Give back an exact copy of the listing that follows, without the pictures.

Data extracts:
-*-*-

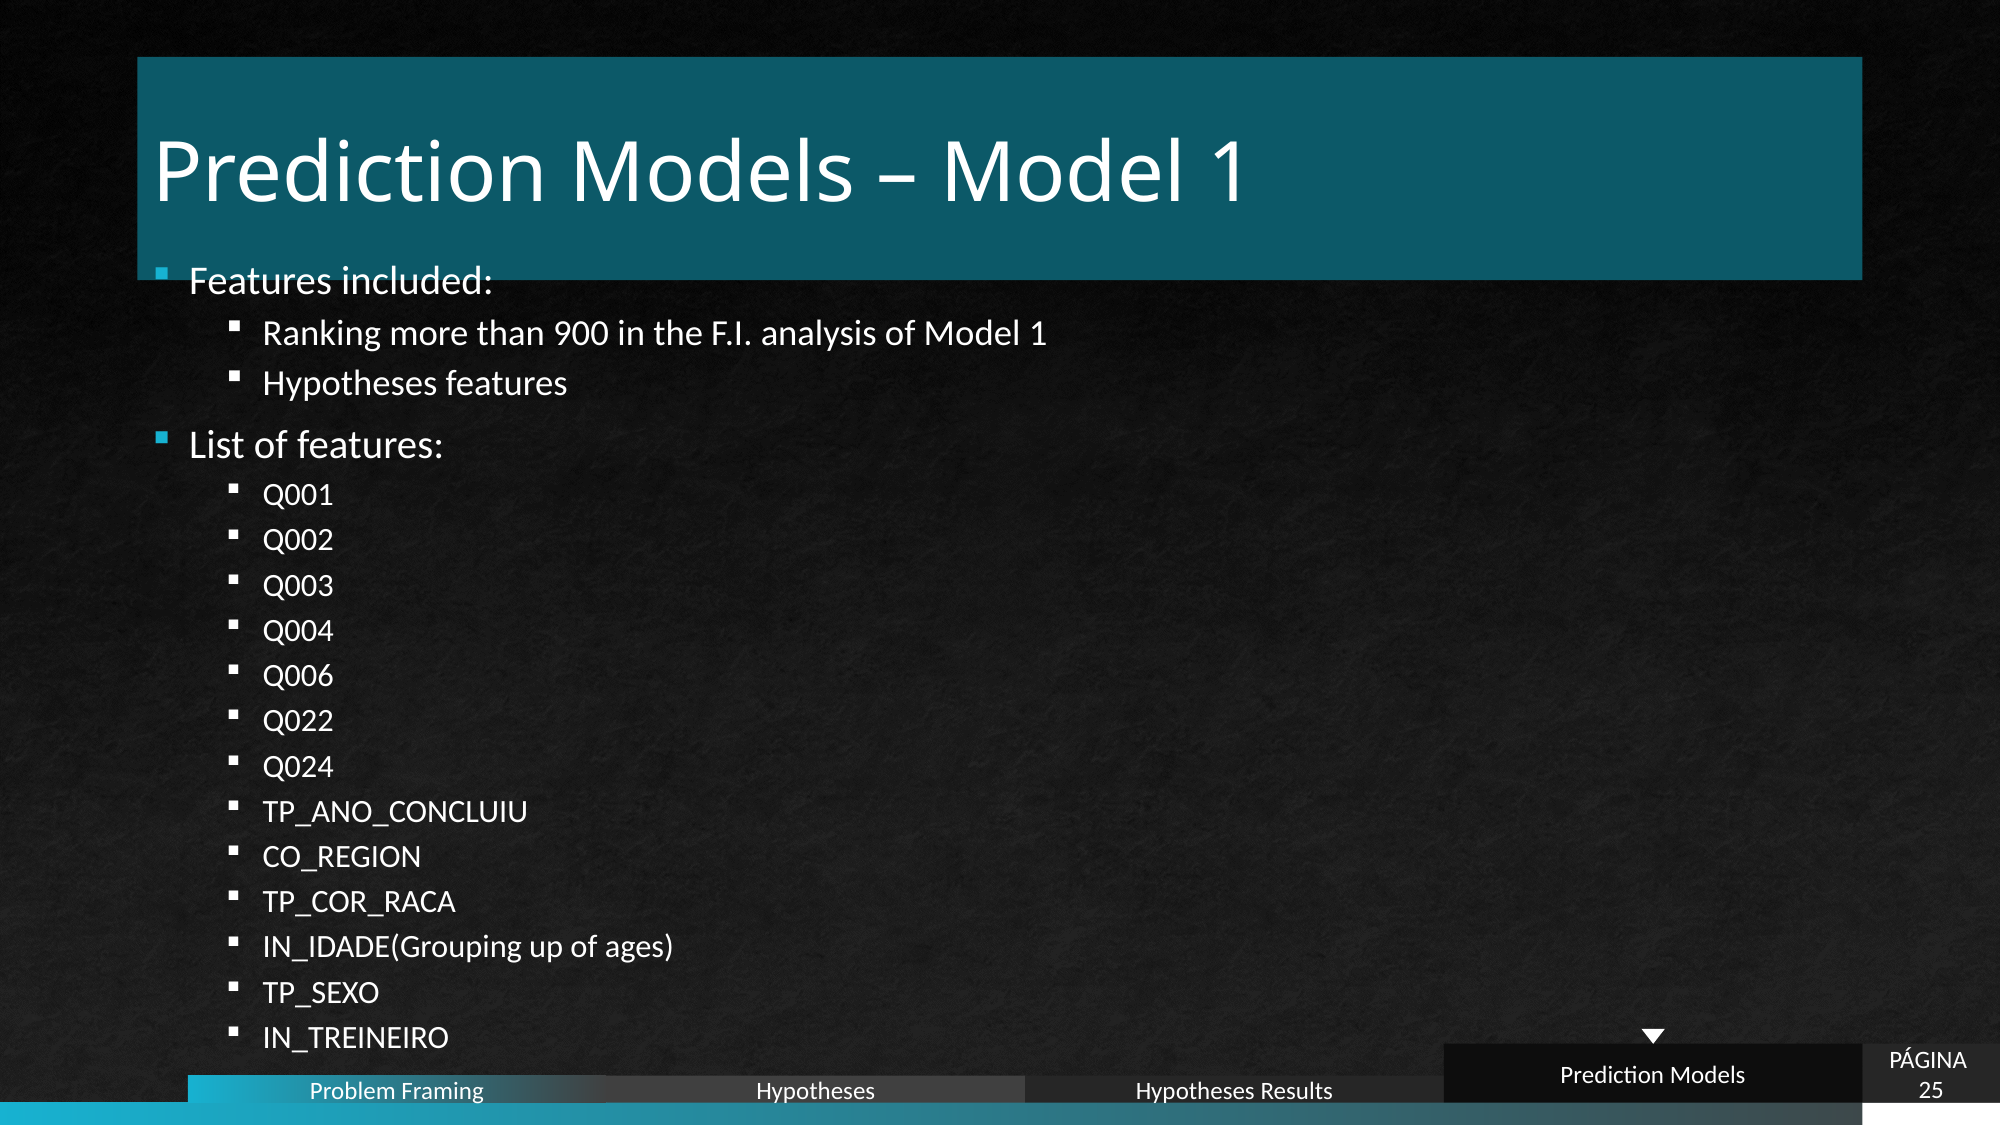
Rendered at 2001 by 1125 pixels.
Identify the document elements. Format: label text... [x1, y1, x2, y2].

picture [0, 0, 2000, 1103]
text_box Problem Framing [187, 1075, 606, 1104]
text_box Prediction Models [1443, 1064, 1863, 1104]
slide_number PÁGINA 25 [1863, 1043, 2000, 1103]
list Features included: Ranking more than 900 in the F.I. analysis of Model 1 Hypotheses features List of features: Q001 Q002 Q003 Q004 Q006 Q022 Q024 TP_ANO_CONCLUIU CO_REGION TP_COR_RACA IN_IDADE(Grouping up of ages) TP_SEXO IN_TREINEIRO [137, 251, 1863, 1064]
text_box Hypotheses [606, 1075, 1024, 1104]
text_box Hypotheses Results [1024, 1075, 1443, 1104]
title Prediction Models – Model 1 [137, 56, 1863, 251]
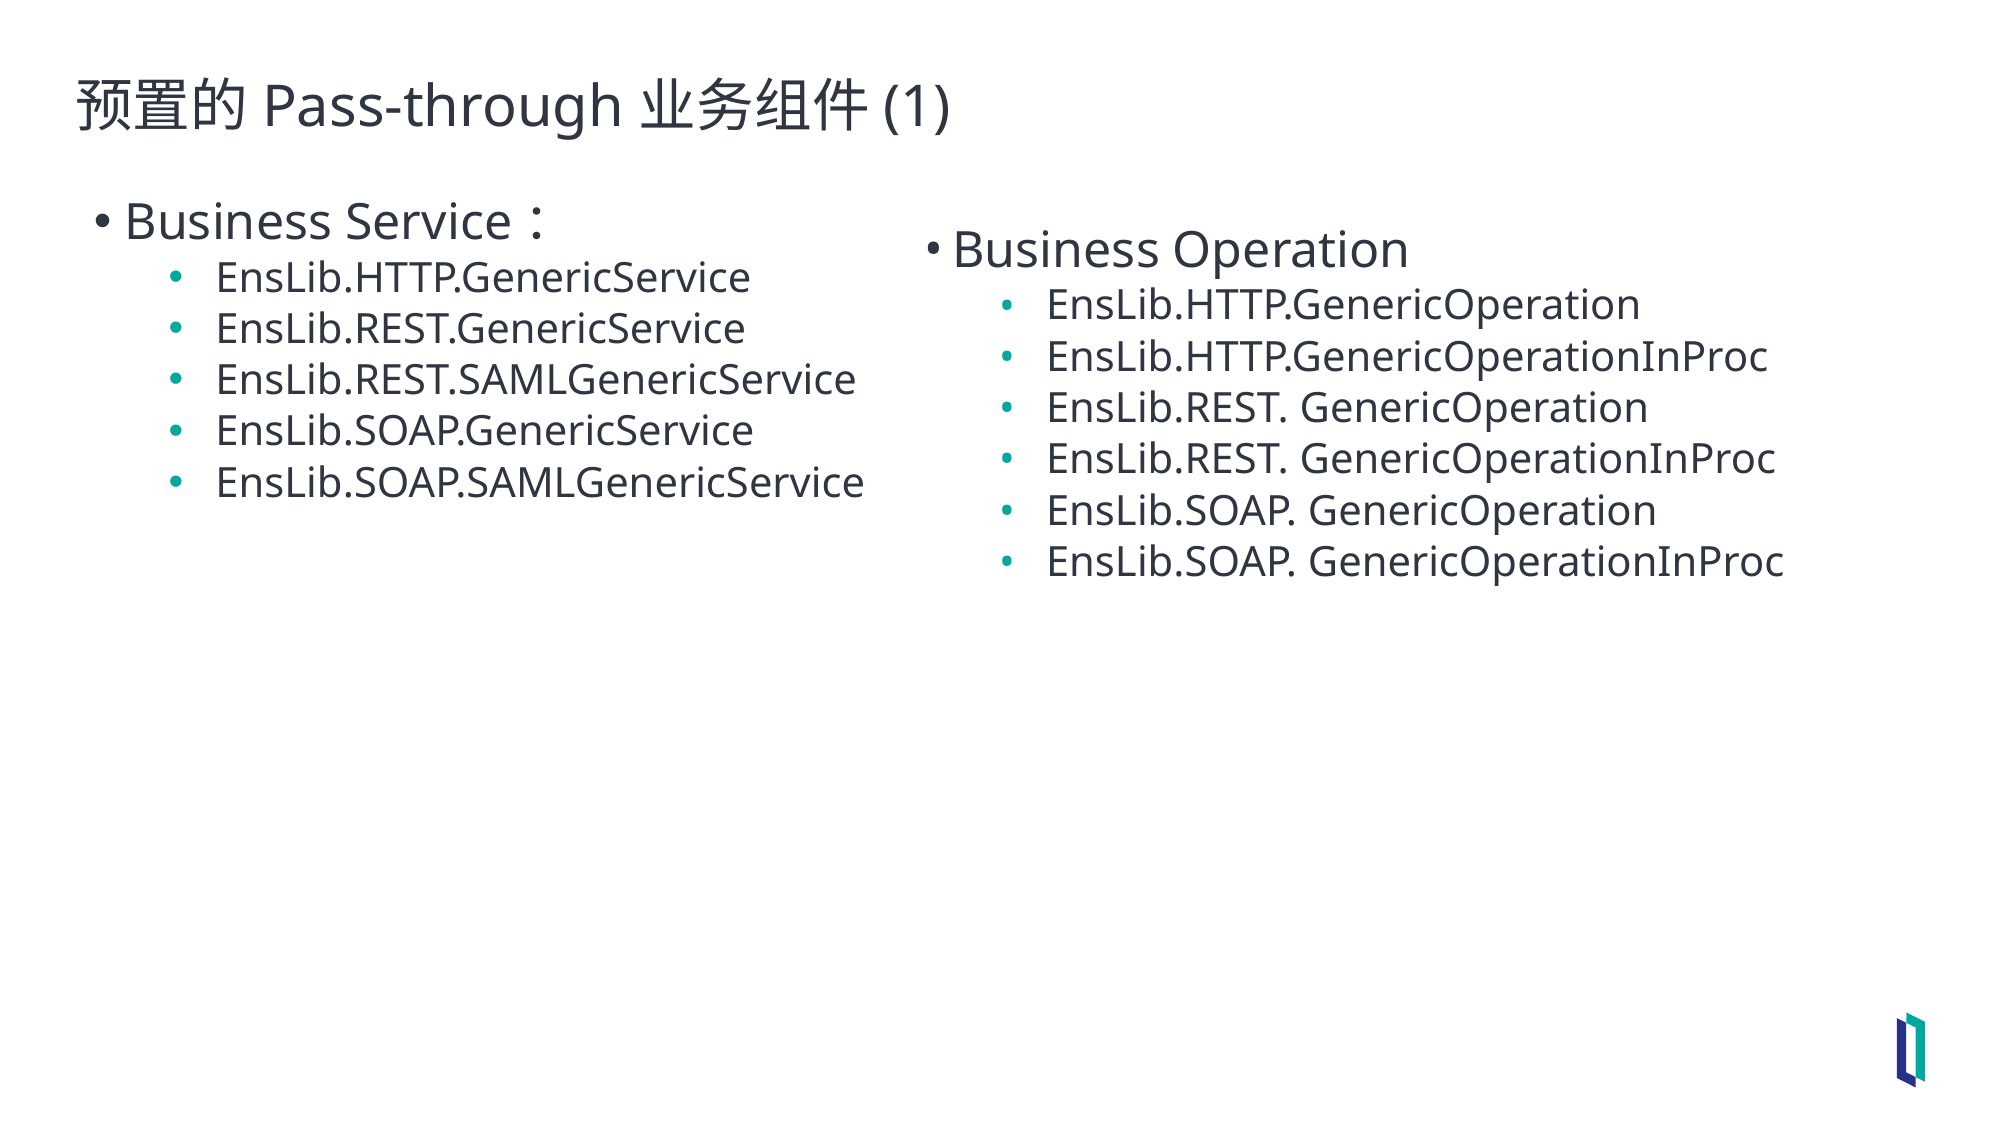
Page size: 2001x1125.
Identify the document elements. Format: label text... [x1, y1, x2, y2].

-*-*-

Answer for this exercise:
Rendered at 2001 by 1125 pixels.
Identify the document elements. Format: label text... [x1, y1, x2, y2].

picture [0, 0, 2000, 1103]
text_box Problem Framing [187, 1075, 606, 1104]
text_box Prediction Models [1443, 1064, 1863, 1104]
slide_number PÁGINA 25 [1863, 1043, 2000, 1103]
list Features included: Ranking more than 900 in the F.I. analysis of Model 1 Hypotheses features List of features: Q001 Q002 Q003 Q004 Q006 Q022 Q024 TP_ANO_CONCLUIU CO_REGION TP_COR_RACA IN_IDADE(Grouping up of ages) TP_SEXO IN_TREINEIRO [137, 251, 1863, 1064]
text_box Hypotheses [606, 1075, 1024, 1104]
text_box Hypotheses Results [1024, 1075, 1443, 1104]
title Prediction Models – Model 1 [137, 56, 1863, 251]
Page size: 2001x1125.
Identify the document elements. Format: label text... [x1, y1, x2, y2].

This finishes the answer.